--- Task directions ---
From the text on stem cell culture and reprogramming, list each ingredient that conditioned medium is said to contain, with its concentration.

--- Text ---
--------------------------------------------------

The hESC line H1 (WA-01, passage 30) was cultured feeder-free in conditioned medium on Matrigel (BD; ref. 48). Conditioned medium contains 20% Knock-out serum replacement (Gibco), 1 mM l-glutamine (Gibco), 1% non-essential amino acids (Gibco) 0.1 mM 2-mercaptoethanol (Gibco) and 4 ng ml⁻¹ human basic fibroblast growth factor (bFGF; Invitrogen), and medium was supplemented with additional bFGF (8 ng ml⁻¹) before use. The hESCs were passaged for expansion with 1 mg ml⁻¹ collagenase IV (Gibco) every 5–7 days. For transfection, the hESCs were passaged with 0.25% trypsin (Invitrogen) for dissociation and transfected with 1.5 μg shRNA and 4.5 μl Mirus LT1 transfection reagents the following day. Cells were selected under 1 μg ml⁻¹ puromycin after transfection and collected 4 days after transfection for RNA. For RNA-seq, cells were collected for mRNA 3 days after transfection of SON shRNA1. For rescue experiments, CAG–SON was transfected into hESCs to establish hESCs overexpressing SON. shRNA (1 μg) targeting the UTR region of SON or control shRNA was transfected into hESCs. Cells were collected 4 days after transfection for RNA or cell imaging. For inhibition of apoptosis, ROCK inhibitor was added 3 days after depletion of SON and incubated for 1 day before collection. For depletion of SON, UPF1 and UPF2 at the same time, 1.2 μg SON shRNA was transfected together with 1.2 μg of UPF1 and UPF2 shRNA. Sequences of shRNAs: 5′-GATGAAATGGGTAAGTACA-3′ (control shRNA), 5′-GCTGAGCGCTCTATGATGT-3′ (SON shRNA1), 5′-GATACAGAACTACGATATA-3′ (SON shRNA2), 5′-GGTCTTTCGTGGTCAGTAA-3′ (SON shRNA3), 5′-AATGTCAGTGGAGTATCA-3′ (SON shRNA4), 5′-GGACTAGCGAGGAGGAGTT-3′ (SON shRNA UTR), 5′-GGCTGCCCTTGAGAAGGATTA-3′ (TUBA1C), 5′-CCATTGGTCCCTCTTGATT-3′ (CCNA2), 5′-GATGCAGTTCCGCTCCATT-3′ (UPF1; ref. 49), 5′-GAAGTTGGTACGGGCATC-3′ (UPF2; ref. 50), 5′-GCTCTAATTCTGCAACTCTTT-3′ (TIA1 shRNA1; ref. 51), 5′-GCTCTAATTCTGCAACTCTTT-3′ (TIA1 shRNA2; ref. 51). The cell line used has not been authenticated recently but it has been tested for mycoplasma contamination.

Virus production and reprogramming

SON shRNAs, PRDM14 or the PRDM14 isoform was cloned into pMX vector for retrovirus-mediated knockdown. Retroviruses were packaged using the Pantropic Retroviral Expression System (Clontech) and concentrated with centrifugal filter devices (Millipore). MRC-5 human lung primary fibroblast cells obtained from ATCC were cultured in 15% FBS/DMEM. Confluent MRC-5 cells from a 6-well plate were split into 24 wells one day before and then transduced with retroviruses containing 4 Yamanaka factors (OCT4, SOX2, KLF4 and C-MYC) with or without custom viruses in the presence of 4 μg ml⁻¹ Polybrene (Sigma). After 24 h, the cells were changed to fresh 15% FBS/DMEM medium. MRC-5 cells were passaged on CF-1 feeder cells and maintained in conditioned hESC medium for 3–4 weeks before collection for immunostaining.

--------------------------------------------------

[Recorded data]
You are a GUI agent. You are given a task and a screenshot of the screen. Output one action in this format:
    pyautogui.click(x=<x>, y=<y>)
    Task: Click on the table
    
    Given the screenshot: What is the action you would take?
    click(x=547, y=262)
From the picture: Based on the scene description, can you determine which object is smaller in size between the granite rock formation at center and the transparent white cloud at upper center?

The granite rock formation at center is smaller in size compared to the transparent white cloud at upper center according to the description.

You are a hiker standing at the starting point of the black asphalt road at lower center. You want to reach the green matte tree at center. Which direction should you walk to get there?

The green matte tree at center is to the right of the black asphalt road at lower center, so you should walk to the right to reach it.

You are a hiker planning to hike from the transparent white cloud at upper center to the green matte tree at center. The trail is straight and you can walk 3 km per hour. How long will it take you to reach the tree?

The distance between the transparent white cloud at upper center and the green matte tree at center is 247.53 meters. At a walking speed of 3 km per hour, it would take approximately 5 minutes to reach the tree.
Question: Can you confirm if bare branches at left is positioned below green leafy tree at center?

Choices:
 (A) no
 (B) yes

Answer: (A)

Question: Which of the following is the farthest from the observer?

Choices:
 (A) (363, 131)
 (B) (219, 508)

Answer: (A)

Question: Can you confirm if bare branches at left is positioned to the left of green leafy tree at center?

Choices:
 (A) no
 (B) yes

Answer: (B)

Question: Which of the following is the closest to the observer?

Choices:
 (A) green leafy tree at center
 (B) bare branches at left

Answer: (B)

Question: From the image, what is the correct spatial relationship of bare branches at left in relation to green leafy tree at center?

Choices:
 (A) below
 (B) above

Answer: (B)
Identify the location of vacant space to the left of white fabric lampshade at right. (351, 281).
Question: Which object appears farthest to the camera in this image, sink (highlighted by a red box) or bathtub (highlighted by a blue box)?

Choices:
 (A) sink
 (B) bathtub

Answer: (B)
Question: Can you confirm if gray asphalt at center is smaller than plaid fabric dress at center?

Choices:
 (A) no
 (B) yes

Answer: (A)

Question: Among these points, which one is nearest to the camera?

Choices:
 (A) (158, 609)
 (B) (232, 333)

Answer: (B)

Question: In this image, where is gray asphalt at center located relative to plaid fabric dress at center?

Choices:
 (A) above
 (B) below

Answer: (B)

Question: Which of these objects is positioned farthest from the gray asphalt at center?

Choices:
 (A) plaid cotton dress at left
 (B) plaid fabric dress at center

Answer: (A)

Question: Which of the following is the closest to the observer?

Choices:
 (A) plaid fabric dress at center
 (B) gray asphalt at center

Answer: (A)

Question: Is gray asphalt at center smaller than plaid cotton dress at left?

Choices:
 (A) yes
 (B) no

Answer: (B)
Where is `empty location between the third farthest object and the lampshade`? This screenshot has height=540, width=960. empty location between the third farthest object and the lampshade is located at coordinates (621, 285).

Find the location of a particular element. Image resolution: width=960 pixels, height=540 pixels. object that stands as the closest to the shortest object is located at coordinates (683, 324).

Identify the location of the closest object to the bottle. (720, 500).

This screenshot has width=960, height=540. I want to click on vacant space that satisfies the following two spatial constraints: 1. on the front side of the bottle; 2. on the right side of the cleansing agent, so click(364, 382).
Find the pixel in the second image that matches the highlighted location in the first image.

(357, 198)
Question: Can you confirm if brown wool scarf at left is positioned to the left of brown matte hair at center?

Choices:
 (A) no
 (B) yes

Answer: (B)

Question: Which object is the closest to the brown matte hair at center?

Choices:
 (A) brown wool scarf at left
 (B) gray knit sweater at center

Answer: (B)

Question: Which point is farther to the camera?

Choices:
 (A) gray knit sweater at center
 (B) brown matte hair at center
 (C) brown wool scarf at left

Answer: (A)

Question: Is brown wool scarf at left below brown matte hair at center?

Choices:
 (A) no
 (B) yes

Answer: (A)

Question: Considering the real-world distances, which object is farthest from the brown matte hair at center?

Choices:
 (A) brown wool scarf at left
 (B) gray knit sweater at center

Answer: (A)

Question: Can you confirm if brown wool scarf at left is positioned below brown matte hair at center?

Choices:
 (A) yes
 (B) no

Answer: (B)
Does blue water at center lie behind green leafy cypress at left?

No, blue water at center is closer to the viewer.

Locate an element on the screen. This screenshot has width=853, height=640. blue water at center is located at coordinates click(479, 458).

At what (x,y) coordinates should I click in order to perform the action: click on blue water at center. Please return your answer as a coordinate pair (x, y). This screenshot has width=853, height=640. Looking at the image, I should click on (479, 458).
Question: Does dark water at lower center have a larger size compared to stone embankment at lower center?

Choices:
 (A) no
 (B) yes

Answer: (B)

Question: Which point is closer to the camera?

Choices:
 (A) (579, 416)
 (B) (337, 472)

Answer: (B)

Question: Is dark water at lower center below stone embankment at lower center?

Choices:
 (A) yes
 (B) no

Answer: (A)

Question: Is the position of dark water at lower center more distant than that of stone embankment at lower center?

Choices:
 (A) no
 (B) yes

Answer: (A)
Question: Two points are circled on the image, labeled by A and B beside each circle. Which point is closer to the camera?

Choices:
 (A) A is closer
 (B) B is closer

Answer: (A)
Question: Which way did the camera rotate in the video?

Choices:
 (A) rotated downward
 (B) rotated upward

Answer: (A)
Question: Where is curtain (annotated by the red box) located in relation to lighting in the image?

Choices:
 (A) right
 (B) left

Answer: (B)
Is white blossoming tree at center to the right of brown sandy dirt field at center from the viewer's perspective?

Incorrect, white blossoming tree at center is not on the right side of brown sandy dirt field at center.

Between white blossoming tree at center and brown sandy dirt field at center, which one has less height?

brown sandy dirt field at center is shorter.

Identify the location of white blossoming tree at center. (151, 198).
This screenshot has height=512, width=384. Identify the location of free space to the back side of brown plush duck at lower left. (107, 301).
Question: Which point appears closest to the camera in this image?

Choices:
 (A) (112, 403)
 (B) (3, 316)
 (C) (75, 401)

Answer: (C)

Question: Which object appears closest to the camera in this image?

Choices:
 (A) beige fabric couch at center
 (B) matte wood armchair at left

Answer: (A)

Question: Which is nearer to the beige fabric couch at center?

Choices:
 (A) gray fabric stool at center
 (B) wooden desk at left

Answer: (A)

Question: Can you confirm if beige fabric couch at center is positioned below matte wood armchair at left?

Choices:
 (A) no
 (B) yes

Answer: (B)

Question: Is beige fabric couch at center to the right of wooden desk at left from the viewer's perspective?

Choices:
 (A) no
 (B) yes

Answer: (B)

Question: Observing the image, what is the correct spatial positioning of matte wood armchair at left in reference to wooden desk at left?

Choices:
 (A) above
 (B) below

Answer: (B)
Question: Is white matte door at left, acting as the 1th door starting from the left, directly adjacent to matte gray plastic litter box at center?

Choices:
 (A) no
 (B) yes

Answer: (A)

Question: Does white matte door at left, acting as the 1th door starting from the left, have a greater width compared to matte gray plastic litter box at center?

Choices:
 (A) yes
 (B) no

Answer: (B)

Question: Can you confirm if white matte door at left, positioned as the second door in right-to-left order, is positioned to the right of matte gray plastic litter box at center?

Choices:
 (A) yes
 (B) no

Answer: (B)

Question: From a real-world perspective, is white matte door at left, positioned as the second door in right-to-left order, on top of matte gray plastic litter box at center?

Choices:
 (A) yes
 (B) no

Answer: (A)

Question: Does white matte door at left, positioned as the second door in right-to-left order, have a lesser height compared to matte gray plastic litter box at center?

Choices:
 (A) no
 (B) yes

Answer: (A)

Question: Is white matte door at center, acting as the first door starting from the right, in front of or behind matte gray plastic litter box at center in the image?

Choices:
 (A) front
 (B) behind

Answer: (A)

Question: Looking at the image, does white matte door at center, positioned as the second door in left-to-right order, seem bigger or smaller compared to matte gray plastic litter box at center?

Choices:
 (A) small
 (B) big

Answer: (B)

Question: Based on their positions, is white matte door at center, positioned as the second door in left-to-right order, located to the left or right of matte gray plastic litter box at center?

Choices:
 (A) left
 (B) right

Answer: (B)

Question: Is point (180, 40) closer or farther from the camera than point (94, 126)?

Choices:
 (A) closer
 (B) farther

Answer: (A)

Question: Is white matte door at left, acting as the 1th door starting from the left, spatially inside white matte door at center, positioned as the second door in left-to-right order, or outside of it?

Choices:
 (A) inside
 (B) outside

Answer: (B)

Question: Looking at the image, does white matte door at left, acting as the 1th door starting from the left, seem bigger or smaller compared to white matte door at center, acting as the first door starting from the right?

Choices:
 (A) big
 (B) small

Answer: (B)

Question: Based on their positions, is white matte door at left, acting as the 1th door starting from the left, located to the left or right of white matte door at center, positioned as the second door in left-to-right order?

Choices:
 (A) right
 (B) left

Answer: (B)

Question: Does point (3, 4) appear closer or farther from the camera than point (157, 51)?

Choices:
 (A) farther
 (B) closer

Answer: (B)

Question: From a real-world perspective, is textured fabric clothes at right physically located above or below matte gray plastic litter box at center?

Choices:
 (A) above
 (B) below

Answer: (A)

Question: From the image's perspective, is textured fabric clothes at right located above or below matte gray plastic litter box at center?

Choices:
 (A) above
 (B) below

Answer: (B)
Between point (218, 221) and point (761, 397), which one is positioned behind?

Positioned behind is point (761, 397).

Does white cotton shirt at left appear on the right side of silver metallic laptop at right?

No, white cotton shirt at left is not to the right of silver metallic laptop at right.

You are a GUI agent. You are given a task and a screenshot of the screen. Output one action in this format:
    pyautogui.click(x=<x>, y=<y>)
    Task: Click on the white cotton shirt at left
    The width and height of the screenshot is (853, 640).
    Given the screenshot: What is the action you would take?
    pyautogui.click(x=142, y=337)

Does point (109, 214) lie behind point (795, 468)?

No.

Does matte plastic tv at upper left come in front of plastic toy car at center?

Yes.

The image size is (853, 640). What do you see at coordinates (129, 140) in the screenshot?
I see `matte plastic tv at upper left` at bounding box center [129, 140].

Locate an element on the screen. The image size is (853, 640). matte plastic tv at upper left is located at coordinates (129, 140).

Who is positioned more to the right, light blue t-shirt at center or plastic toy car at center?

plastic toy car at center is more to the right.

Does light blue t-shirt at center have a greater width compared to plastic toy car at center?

--------------------------------------------------

--- Answer ---
- Knock-out serum replacement: 20%
- l-glutamine: 1 mM
- Non-essential amino acids: 1%
- 2-mercaptoethanol: 0.1 mM
- Human basic fibroblast growth factor (bFGF): 4 ng ml⁻¹